→ **INSTRUCTIONS FOR THE TASK**: Keep the pictures out, and restate the listing that follows exactly as written.

→ **EXERCISE INPUT**:
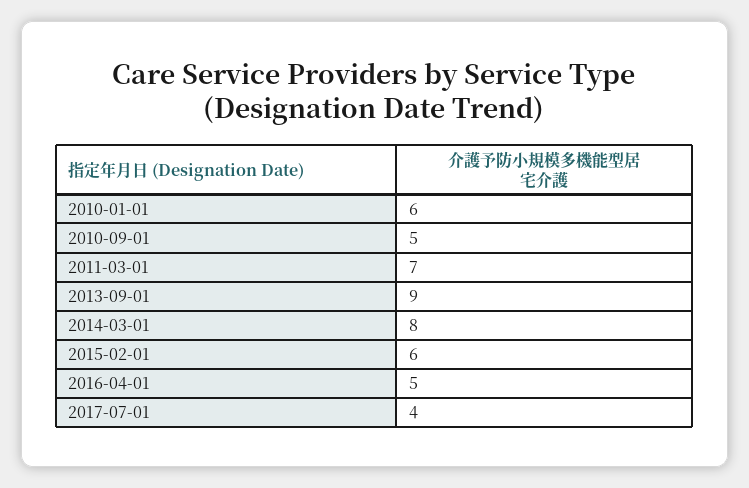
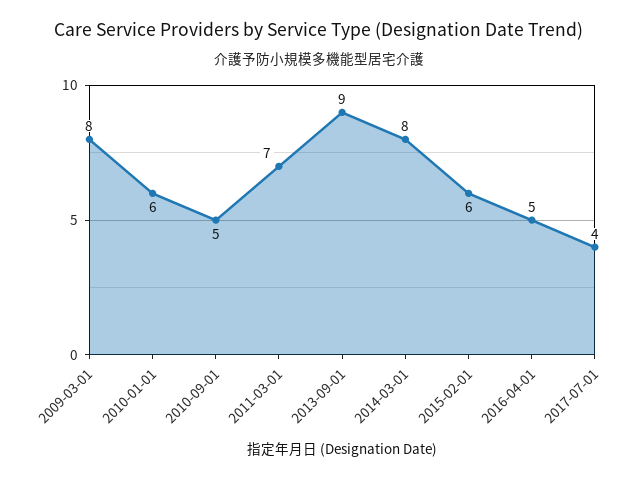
  {
    "2010-01-01": 6,
    "2010-09-01": 5,
    "2011-03-01": 7,
    "2013-09-01": 9,
    "2014-03-01": 8,
    "2015-02-01": 6,
    "2016-04-01": 5,
-   "2017-07-01": 4
+   "2017-07-01": 4,
+   "2009-03-01": 8
  }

→ **YOUR SOLUTION**:
  {
    "2010-01-01": 6,
    "2010-09-01": 5,
    "2011-03-01": 7,
    "2013-09-01": 9,
    "2014-03-01": 8,
    "2015-02-01": 6,
    "2016-04-01": 5,
-   "2017-07-01": 4
+   "2017-07-01": 4,
+   "2009-03-01": 8
  }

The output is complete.